À FAIRE:
1/ D'après le texte sur l'unité des chrétiens, pourquoi l'unité des chrétiens est-elle aussi une urgence pour le monde d'aujourd'hui ? Réponds en une à trois phrases.
2/ Recopie sans rien changer le passage du texte sur l'unité des chrétiens qui commence à « En réalité, si » et se termine à « les cultures locales. ».
3/ Prolonge le texte sur l'unité des chrétiens en écrivant ce qui vient après sa dernière phrase.

PAGE:
En réalité, si la recomposition de la pleine unité des chrétiens est une exigence évangélique indiscutable, elle est aussi une urgence pour le monde de notre temps inquiet et troublé, et qui affronte les tentations de la violence, de la division et de la mort. La guérison de la blessure que la division entre Orient et Occident a causée à la communauté chrétienne sera utile non seulement aux catholiques et aux orthodoxes, mais à toute la communauté chrétienne, et elle aidera grandement à la révélation de l’Evangile dans le monde. L’unité est un bien pour tous et n’implique aucune menace pour personne. L’unité n’est pas absorption d’une communauté par une autre, mais pleine communion de foi dans le respect de la variété des diverses traditions dans la mesure où elles expriment la même foi et incarnent l’unique Evangile dans les cultures locales.

JEU DE DONNÉES:
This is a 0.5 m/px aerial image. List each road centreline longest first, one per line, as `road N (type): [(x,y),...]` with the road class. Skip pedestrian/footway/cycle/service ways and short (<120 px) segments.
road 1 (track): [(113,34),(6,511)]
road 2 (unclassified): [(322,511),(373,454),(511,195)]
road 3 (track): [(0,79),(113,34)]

RÉPONSES AUX CONSIGNES:
1/ C'est une urgence parce que le monde de notre temps est inquiet et troublé. Il affronte les tentations de la violence, de la division et de la mort.

2/
En réalité, si la recomposition de la pleine unité des chrétiens est une exigence évangélique indiscutable, elle est aussi une urgence pour le monde de notre temps inquiet et troublé, et qui affronte les tentations de la violence, de la division et de la mort. La guérison de la blessure que la division entre Orient et Occident a causée à la communauté chrétienne sera utile non seulement aux catholiques et aux orthodoxes, mais à toute la communauté chrétienne, et elle aidera grandement à la révélation de l’Evangile dans le monde. L’unité est un bien pour tous et n’implique aucune menace pour personne. L’unité n’est pas absorption d’une communauté par une autre, mais pleine communion de foi dans le respect de la variété des diverses traditions dans la mesure où elles expriment la même foi et incarnent l’unique Evangile dans les cultures locales.

3/
Le dernier synode extraordinaire des évêques de l’Eglise catholique, convoqué pour le vingtième anniversaire du deuxième Concile du Vatican, a réaffirmé l’importance d’une vision de l’Eglise comme communion. La relation finale affirme que “l’ecclésiologie de communion est aussi fondement de l’ordre dans l’Eglise et surtout d’une correcte relation entre unité et pluriformité dans l’Eglise”.

Dans le pèlerinage vers la pleine unité, c’est le Seigneur qui nous guide pour que nous puissions mieux témoigner de son nom parmi les hommes et mieux annoncer au monde la bénédiction de Dieu, la rédemption et l’espérance qui ne déçoit pas.

“Béni soit Dieu, le Père de notre Seigneur Jésus Christ: dans sa grande miséricorde, il nous a fait renaître pour une vivante espérance, par la résurrection de Jésus Christ d’entre les morts, pour un héritage qui ne se peut corrompre, ni souiller, ni flétrir”.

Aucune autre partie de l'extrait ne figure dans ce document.